By Sarah Roberts, Special to CalMatters
Dr. Sarah Roberts is an associate professor with the Advancing New Standards in Reproductive Health program at the University of California, San Francisco, firstname.lastname@example.org.
Time and time again, California has stepped up and positioned itself at the forefront of facilitating women’s ability to obtain abortion care in our state. Now, when abortion access is on the line nationwide, it’s time for the state to ensure that every Californian, no matter what her financial status, can obtain abortion care when she needs it.
In 2014, California passed the Contraceptive Coverage Equity Act, which requires health care plans to cover prescribed FDA-approved contraceptives for women without cost sharing. This law was predicated on research showing that contraception is essential reproductive health care, and that cost-sharing requirements, including small copayments, could dramatically reduce preventive health care practices, especially among Americans working to make ends meet. It’s time for California to enact a law that takes the same approach toward abortion.
Abortion care is a critical aspect of reproductive health care. Measurable harm results from the inability to obtain an abortion. A significant barrier to abortion care, especially for low-income women, is cost. California now has an opportunity to remove that obstacle and eliminate cost-sharing for abortion or abortion-related services by passing Senate Bill 245.

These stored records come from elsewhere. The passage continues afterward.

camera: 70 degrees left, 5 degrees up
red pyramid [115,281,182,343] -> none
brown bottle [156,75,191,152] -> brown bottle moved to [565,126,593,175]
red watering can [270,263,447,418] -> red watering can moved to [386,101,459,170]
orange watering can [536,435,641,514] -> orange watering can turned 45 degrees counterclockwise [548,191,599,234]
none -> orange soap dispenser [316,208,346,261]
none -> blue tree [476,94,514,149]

The out-of-pocket cost of abortion can be substantial, especially later in pregnancy. A national study I led showed that without private insurance or Medicaid, the median out-of-pocket cost of an abortion was $575. For abortions at later gestations, the out-of-pocket cost more than doubled. For more than half of the people in the study, these out-of-pocket costs represented more than one-third of their monthly incomes; this figure was closer to two-thirds for those having later abortions. While California does mandate that insurance policies cover abortion care, health plans can still charge high deductibles and copays, ranging from $40 to thousands of dollars. These deductibles and copays can function as the equivalent of having no insurance coverage for abortion care.
My research finds that the cost of abortion can be a significant barrier to care and can affect people in a number of ways.

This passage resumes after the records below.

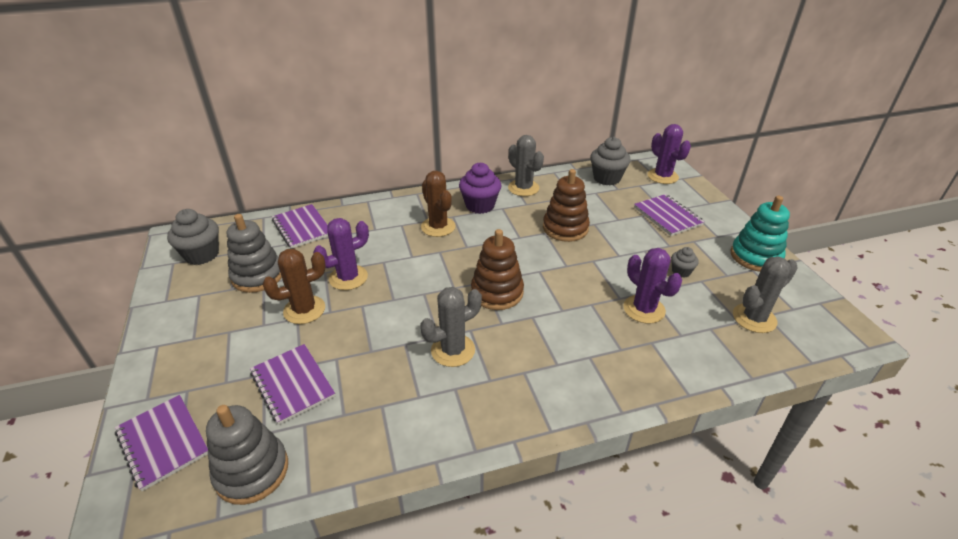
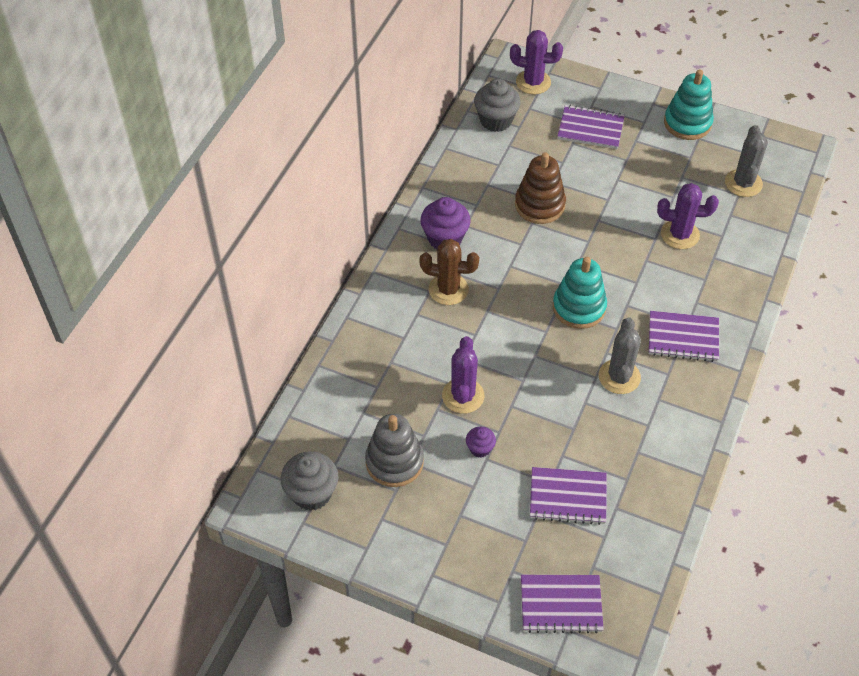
camera: 50 degrees left, 15 degrees up
grey stacking toy [206,405,288,505] -> none
brown cactus [263,249,326,324] -> purple cupcake [466,427,496,458]
purple notebook [272,204,328,249] -> purple notebook moved to [649,311,719,362]
brown stacking toy [471,229,524,310] -> turquoise stacking toy [553,257,607,329]
grey cactus [508,135,544,196] -> none
grey cupcake [671,247,699,277] -> none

First, having to come up with money to pay these costs has direct economic effects. For people struggling to make ends meet, paying a significant copayment or footing the bill out of pocket for an abortion can mean delaying or forgoing paying rent or buying food.

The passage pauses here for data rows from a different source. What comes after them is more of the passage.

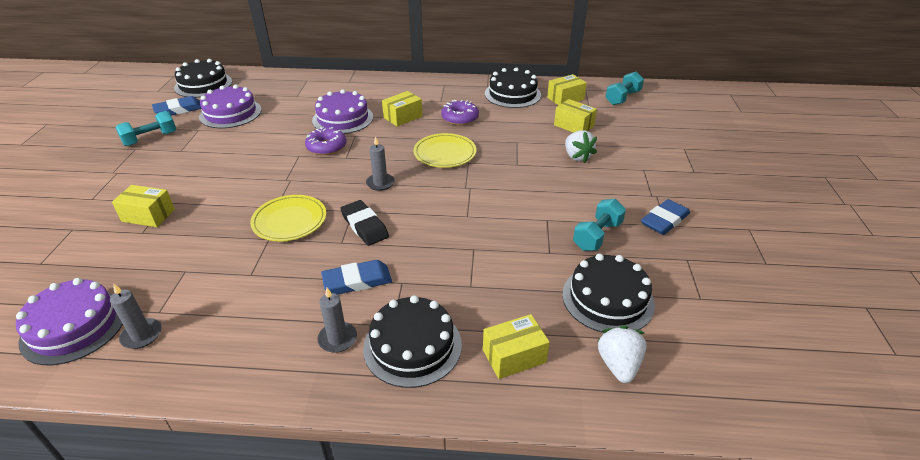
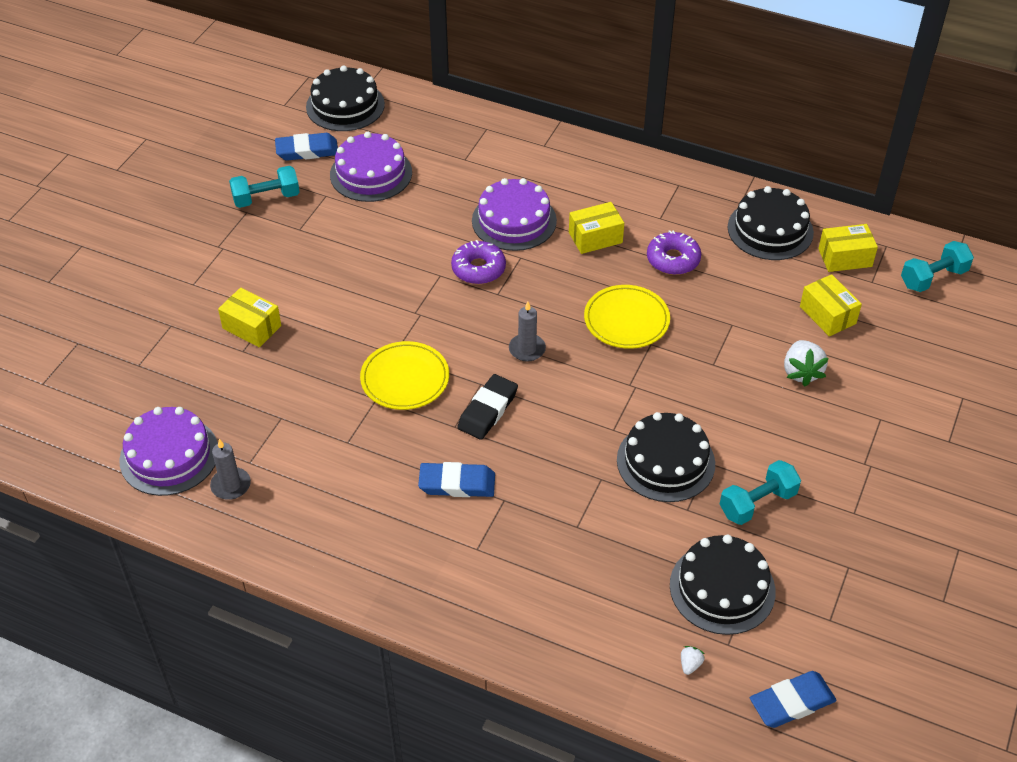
camera: 20 degrees right, 10 degrees up
grey candle [317,288,357,353] -> none
black eraser [340,200,389,246] -> black eraser turned 45 degrees clockwise [457,374,518,440]
black cake [363,295,462,388] -> black cake moved to [617,412,715,502]
yellow box [483,314,550,379] -> none
white strawberry [597,326,647,383] -> white strawberry [681,646,705,675], size x0.48
blue eraser [641,199,690,235] -> blue eraser moved to [750,671,837,728]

Second, costs contribute to delays. In a nationwide study of more than 1,000 women seeking abortion, more than half reported that the need to raise money to cover the cost was a reason they delayed having the procedure. Raising money to cover the cost of an abortion can take time. If women delay into the second trimester, the cost of an abortion goes up, which can lead to further delays as they struggle to raise additional money.
As a 20-year-old explained to us, “[I] get paid every week, but every time I think I have enough money, it all gets taken out in taxes, so I’m just under the amount I need. Every time I try to make an appointment, something else comes up that I have to pay.”
Third, most women obtain abortions despite the costs. But some do not. Some experience so many delays in raising the money that the cost becomes prohibitive, or the delays lead them beyond the gestational limit for obtaining abortion care in their state.
It’s time for California to eliminate cost as a barrier to abortion care once and for all by ensuring that health plans cannot require cost-sharing for abortion or abortion-related services. The Legislature should remove cost-sharing obstacles to abortion care and pass SB 245.